THE PROBLEM:
Lay out the data from the line holding "Suprafață: 1321 mp" through the line holding "社クリアが運営するメンズクリア／ストラッシュにおける脱毛実", inclusive, as a JSON list of strings with one string per line. Skip blank lines and leave out the pictures.
- - - -
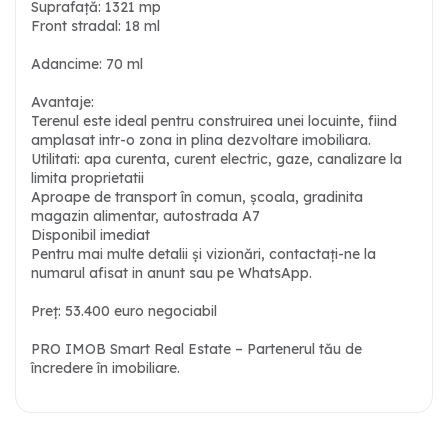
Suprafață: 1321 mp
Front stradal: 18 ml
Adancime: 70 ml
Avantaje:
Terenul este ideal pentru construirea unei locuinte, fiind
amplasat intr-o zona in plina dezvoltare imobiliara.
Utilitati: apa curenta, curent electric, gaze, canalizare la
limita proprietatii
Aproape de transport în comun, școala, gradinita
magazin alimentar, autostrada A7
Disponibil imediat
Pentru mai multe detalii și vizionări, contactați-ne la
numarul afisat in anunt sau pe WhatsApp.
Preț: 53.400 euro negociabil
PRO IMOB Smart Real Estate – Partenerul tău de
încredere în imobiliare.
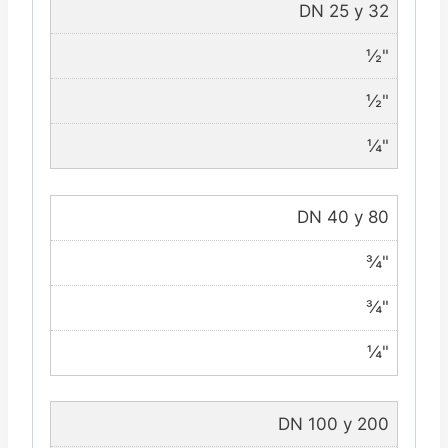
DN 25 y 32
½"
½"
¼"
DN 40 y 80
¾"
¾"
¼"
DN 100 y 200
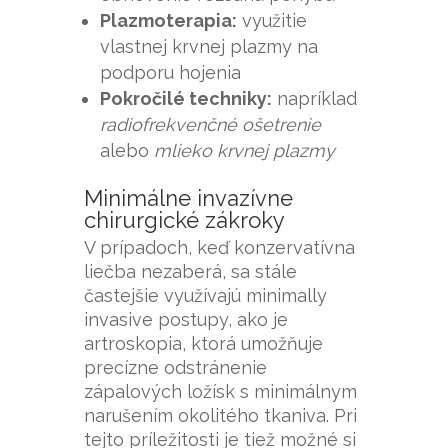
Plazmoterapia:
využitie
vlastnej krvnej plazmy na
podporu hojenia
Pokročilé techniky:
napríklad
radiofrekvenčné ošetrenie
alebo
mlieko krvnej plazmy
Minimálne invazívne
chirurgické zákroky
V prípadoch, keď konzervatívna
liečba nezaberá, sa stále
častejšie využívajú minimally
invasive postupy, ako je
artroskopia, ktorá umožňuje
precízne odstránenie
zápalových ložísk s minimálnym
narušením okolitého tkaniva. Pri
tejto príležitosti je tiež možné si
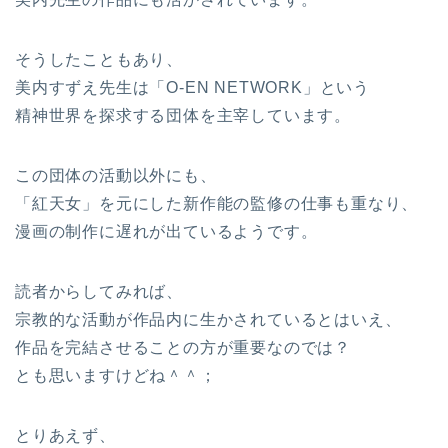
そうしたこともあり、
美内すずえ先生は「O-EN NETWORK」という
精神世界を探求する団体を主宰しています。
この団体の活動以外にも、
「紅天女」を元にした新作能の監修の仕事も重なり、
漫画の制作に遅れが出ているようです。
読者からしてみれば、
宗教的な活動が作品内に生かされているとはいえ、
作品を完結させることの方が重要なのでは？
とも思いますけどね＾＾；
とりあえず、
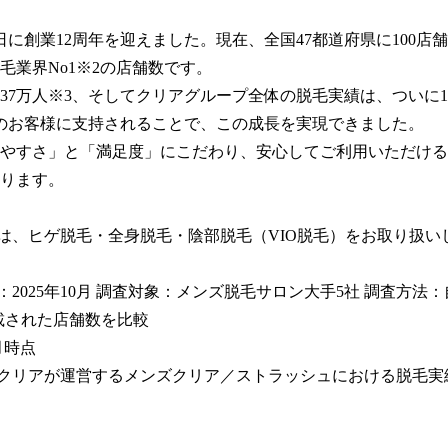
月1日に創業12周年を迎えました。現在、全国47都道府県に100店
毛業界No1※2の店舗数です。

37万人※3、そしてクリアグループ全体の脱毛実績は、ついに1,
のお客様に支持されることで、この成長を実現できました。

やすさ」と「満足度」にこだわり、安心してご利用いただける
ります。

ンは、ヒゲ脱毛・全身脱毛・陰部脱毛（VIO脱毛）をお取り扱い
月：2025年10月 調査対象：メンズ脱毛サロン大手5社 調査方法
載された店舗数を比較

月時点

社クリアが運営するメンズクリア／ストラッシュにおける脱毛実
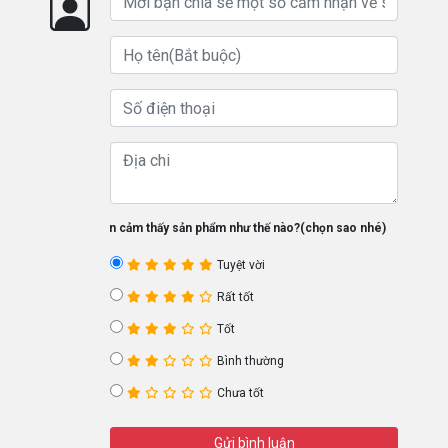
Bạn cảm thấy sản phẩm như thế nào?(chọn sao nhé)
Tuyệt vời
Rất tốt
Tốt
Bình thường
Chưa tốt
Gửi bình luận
- - - -
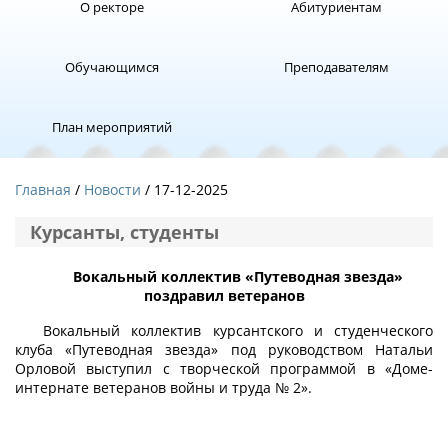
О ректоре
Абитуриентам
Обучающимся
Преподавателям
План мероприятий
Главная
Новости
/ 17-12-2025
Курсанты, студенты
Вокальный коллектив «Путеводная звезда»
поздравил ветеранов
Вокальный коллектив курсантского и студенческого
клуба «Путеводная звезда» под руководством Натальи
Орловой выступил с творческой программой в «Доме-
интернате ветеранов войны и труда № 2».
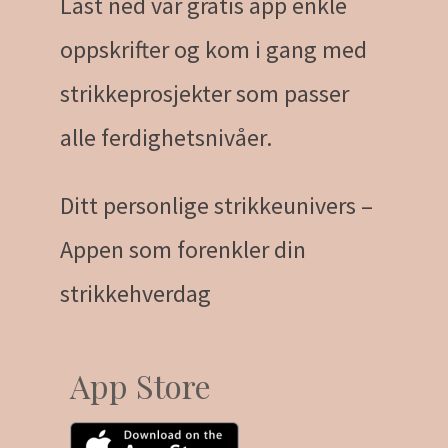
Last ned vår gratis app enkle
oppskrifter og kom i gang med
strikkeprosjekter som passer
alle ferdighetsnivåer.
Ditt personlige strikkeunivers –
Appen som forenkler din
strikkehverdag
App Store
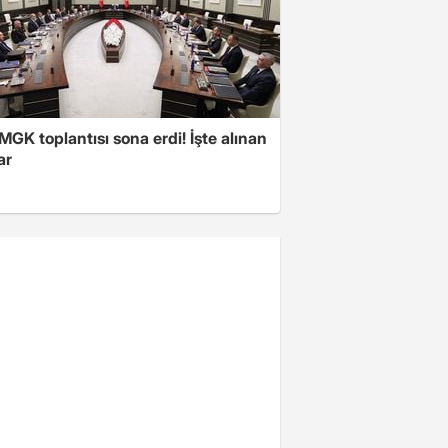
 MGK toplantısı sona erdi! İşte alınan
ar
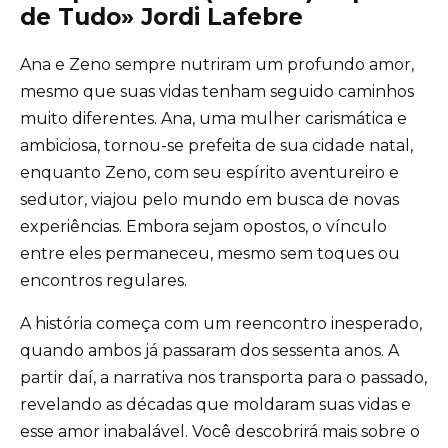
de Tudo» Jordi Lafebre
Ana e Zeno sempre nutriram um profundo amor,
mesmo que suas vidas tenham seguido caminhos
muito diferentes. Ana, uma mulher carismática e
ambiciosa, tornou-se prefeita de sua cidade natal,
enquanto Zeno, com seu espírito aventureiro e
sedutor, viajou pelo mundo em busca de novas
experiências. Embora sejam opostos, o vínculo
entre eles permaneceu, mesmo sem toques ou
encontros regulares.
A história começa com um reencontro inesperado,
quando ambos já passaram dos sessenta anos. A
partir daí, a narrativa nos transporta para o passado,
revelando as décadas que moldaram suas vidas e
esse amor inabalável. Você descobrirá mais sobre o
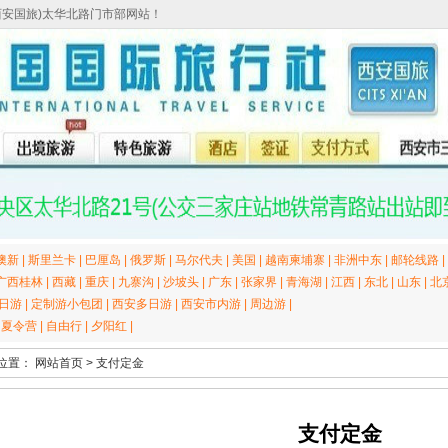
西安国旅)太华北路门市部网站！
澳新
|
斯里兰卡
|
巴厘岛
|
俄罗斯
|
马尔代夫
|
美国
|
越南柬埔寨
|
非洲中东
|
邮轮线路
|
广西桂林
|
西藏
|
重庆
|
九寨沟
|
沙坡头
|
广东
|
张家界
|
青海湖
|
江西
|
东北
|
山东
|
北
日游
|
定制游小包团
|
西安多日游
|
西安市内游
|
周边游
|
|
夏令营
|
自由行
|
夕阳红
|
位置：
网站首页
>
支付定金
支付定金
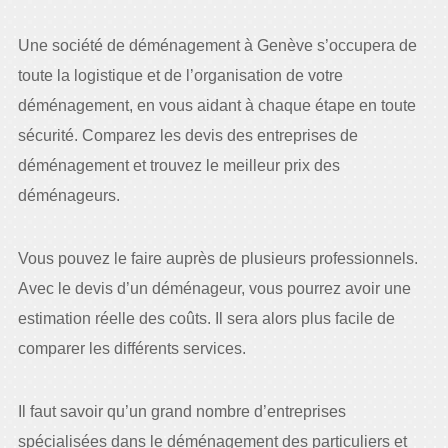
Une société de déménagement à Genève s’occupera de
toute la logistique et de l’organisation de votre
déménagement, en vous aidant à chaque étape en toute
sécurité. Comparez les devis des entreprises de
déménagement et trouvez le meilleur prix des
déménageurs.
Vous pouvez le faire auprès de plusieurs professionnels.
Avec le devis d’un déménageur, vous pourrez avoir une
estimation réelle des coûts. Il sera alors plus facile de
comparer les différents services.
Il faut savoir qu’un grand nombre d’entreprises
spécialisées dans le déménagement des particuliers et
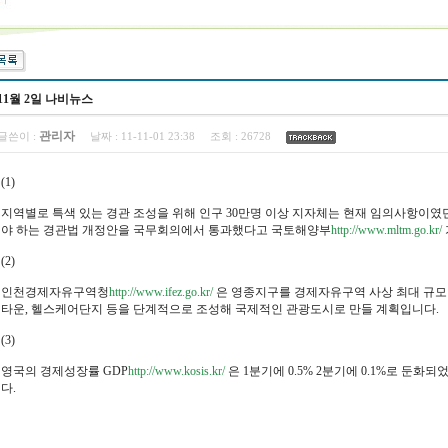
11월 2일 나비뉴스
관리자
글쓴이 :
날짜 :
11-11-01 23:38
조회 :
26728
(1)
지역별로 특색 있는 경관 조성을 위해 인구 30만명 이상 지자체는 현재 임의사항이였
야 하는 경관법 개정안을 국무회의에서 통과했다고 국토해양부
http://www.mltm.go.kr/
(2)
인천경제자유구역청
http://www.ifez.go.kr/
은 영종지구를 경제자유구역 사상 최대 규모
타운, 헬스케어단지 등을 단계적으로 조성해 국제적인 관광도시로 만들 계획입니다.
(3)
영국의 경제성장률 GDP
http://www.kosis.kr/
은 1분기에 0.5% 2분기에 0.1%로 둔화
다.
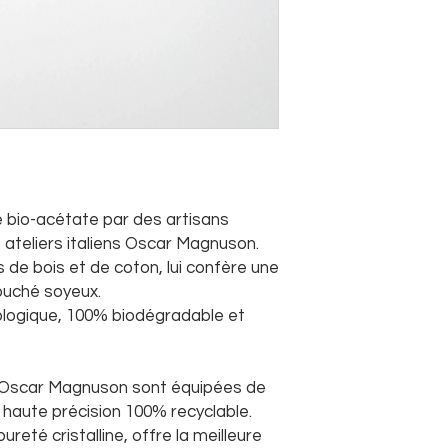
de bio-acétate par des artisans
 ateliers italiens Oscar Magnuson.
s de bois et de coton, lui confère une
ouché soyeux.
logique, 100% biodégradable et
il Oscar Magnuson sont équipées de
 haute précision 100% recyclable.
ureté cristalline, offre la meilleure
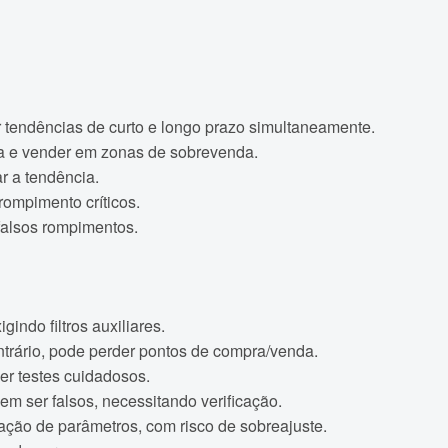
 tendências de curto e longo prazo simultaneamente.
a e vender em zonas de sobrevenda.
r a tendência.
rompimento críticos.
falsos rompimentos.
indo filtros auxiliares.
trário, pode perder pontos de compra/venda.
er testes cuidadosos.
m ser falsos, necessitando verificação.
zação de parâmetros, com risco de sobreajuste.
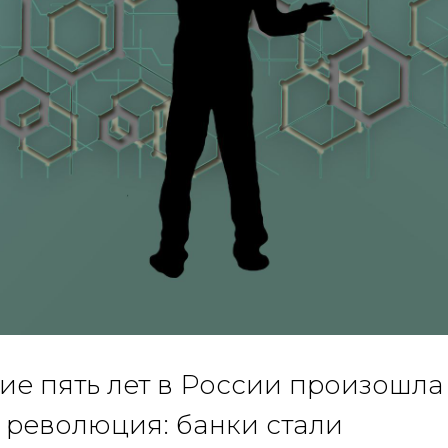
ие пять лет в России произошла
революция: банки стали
- - - -
ANSWER TO THE PROBLEM:
[
  "Suprafață: 1321 mp",
  "Front stradal: 18 ml",
  "Adancime: 70 ml",
  "Avantaje:",
  "Terenul este ideal pentru construirea unei locuinte, fiind",
  "amplasat intr-o zona in plina dezvoltare imobiliara.",
  "Utilitati: apa curenta, curent electric, gaze, canalizare la",
  "limita proprietatii",
  "Aproape de transport în comun, școala, gradinita",
  "magazin alimentar, autostrada A7",
  "Disponibil imediat",
  "Pentru mai multe detalii și vizionări, contactați-ne la",
  "numarul afisat in anunt sau pe WhatsApp.",
  "Preț: 53.400 euro negociabil",
  "PRO IMOB Smart Real Estate – Partenerul tău de",
  "încredere în imobiliare.",
  "DN 25 y 32",
  "½\"",
  "½\"",
  "¼\"",
  "DN 40 y 80",
  "¾\"",
  "¾\"",
  "¼\"",
  "DN 100 y 200",
  "Plazmoterapia:",
  "využitie",
  "vlastnej krvnej plazmy na",
  "podporu hojenia",
  "Pokročilé techniky:",
  "napríklad",
  "radiofrekvenčné ošetrenie",
  "alebo",
  "mlieko krvnej plazmy",
  "Minimálne invazívne",
  "chirurgické zákroky",
  "V prípadoch, keď konzervatívna",
  "liečba nezaberá, sa stále",
  "častejšie využívajú minimally",
  "invasive postupy, ako je",
  "artroskopia, ktorá umožňuje",
  "precízne odstránenie",
  "zápalových ložísk s minimálnym",
  "narušením okolitého tkaniva. Pri",
  "tejto príležitosti je tiež možné si",
  "そうしたこともあり、",
  "美内すずえ先生は「O-EN NETWORK」という",
  "精神世界を探求する団体を主宰しています。",
  "この団体の活動以外にも、",
  "「紅天女」を元にした新作能の監修の仕事も重なり、",
  "漫画の制作に遅れが出ているようです。",
  "読者からしてみれば、",
  "宗教的な活動が作品内に生かされているとはいえ、",
  "作品を完結させることの方が重要なのでは？",
  "とも思いますけどね＾＾；",
  "とりあえず、",
  "月1日に創業12周年を迎えました。現在、全国47都道府県に100店",
  "毛業界No1※2の店舗数です。",
  "37万人※3、そしてクリアグループ全体の脱毛実績は、ついに1,",
  "のお客様に支持されることで、この成長を実現できました。",
  "やすさ」と「満足度」にこだわり、安心してご利用いただける",
  "ります。",
  "ンは、ヒゲ脱毛・全身脱毛・陰部脱毛（VIO脱毛）をお取り扱い",
  "月：2025年10月 調査対象：メンズ脱毛サロン大手5社 調査方法",
  "載された店舗数を比較",
  "月時点",
  "社クリアが運営するメンズクリア／ストラッシュにおける脱毛実"
]